“It’s over until tonight,” said my guide. The “it” in question was the hunt. The reason? Rising temperatures causing unpredictable shifts in the mountain thermals combined with breezes from a changing weather pattern. Some guys just don’t like
to gamble.
Understanding thermals should help you navigate elk country hour-by-hour. Specifically, it will tell you which direction to travel when approaching a herd. You simply need to know the course of the wind to creep within bow range of an elk, undisputed champ of the olfactory challenge.
In basic terms, morning thermals are created by cool temperatures that spur air to descend down a mountain, carrying scent with it. As the sun and daytime temperatures warm surrounding surfaces, thermals begin an upslope journey that continues much of the day. Toward nightfall, cooling once again causes air to plunge.

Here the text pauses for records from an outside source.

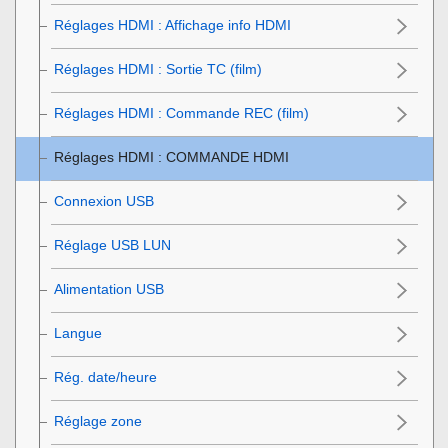
Réglages HDMI
:
Affichage info HDMI
Réglages HDMI
:
Sortie TC (film)
Réglages HDMI
:
Commande REC (film)
Réglages HDMI
:
COMMANDE HDMI
Connexion USB
Réglage USB LUN
Alimentation USB
Langue
Rég. date/heure
Réglage zone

Weather fronts, brisk breezes, prevailing winds and other meteorological events combine to create questionable shifts in air movement—the very reason many elk veterans call it quits at midday. If you don’t have time to dawdle on your annual archery elk hunt you may find one of the following strategies useful when the midday wind swirls.
Scout for steep, deep and sheer elk country. It’s not a guarantee, but cliffs, deep valleys, gorges and other radical terrain features may actually act as a funnel to capture and move wind in a consistent direction during uncertain periods of the day. In open forest settings, wind direction may bounce as cooler air bumps against warmer pockets. A cliff, on the other hand, can direct wind along its face giving you a section of country to hunt until thermals again dominate at dusk.
One location in Colorado I’ve hunted several times sits below a sheer granite cliff. Pockets of timber scattered amongst boulder fields create cool bedding cover for herds and the cliff location provides consistent wind direction when winds elsewhere are dicey.
Wallows can also be good bets. Visit a wallow at midday to determine if the prevailing air flow is consistent enough (or the locale provides a pocket of stillness) for a ground-based approach to work. If not, embrace your inner whitetail hunter and take to the trees. A treestand may give you the edge to sail your scent high over the heads of incoming elk, or at least send it farther up the mountain and away from your location. If packing a treestand isn’t an option, look for steep faces and ledges above a wallow to give you the same height advantage.
Elk prefer to bed in locations where they have command of the wind instead of a surprise draft every few minutes, which is why learning the area you’re hunting is so key. Knowing past bedding haunts or actually dogging a herd to its bedroom gives you the advantage of wind reconnaissance. Back away from the suspected hideout and reconnoiter the area for a locale with a reliable, downwind advantage. Move to within hearing distance of the likely herd lair and call.
You can imitate a stray cow, an irritable satellite bull or merely rake a tree to sound like a riled suitor. Use any clues from the morning bugling ruckus to determine the bull’s brashness and match the calling strategy. And remember, elk can hear you, sometimes even see you, and not spook. But one whiff of you and the party’s over.